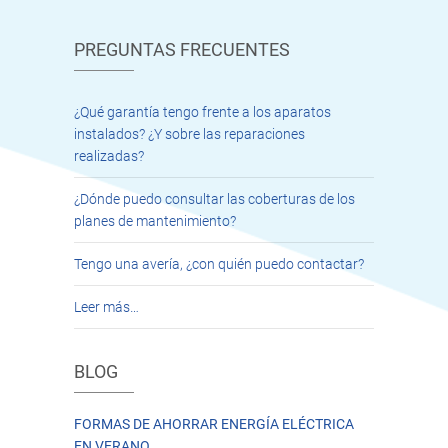
PREGUNTAS FRECUENTES
¿Qué garantía tengo frente a los aparatos
instalados? ¿Y sobre las reparaciones
realizadas?
¿Dónde puedo consultar las coberturas de los
planes de mantenimiento?
Tengo una avería, ¿con quién puedo contactar?
Leer más…
BLOG
FORMAS DE AHORRAR ENERGÍA ELÉCTRICA
EN VERANO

_The problem_: The lines to write out run from the one with "realizadas?" through the end of the records. Give them exactly, and only them.

_Task solution_:
realizadas?
¿Dónde puedo consultar las coberturas de los
planes de mantenimiento?
Tengo una avería, ¿con quién puedo contactar?
Leer más…
BLOG
FORMAS DE AHORRAR ENERGÍA ELÉCTRICA
EN VERANO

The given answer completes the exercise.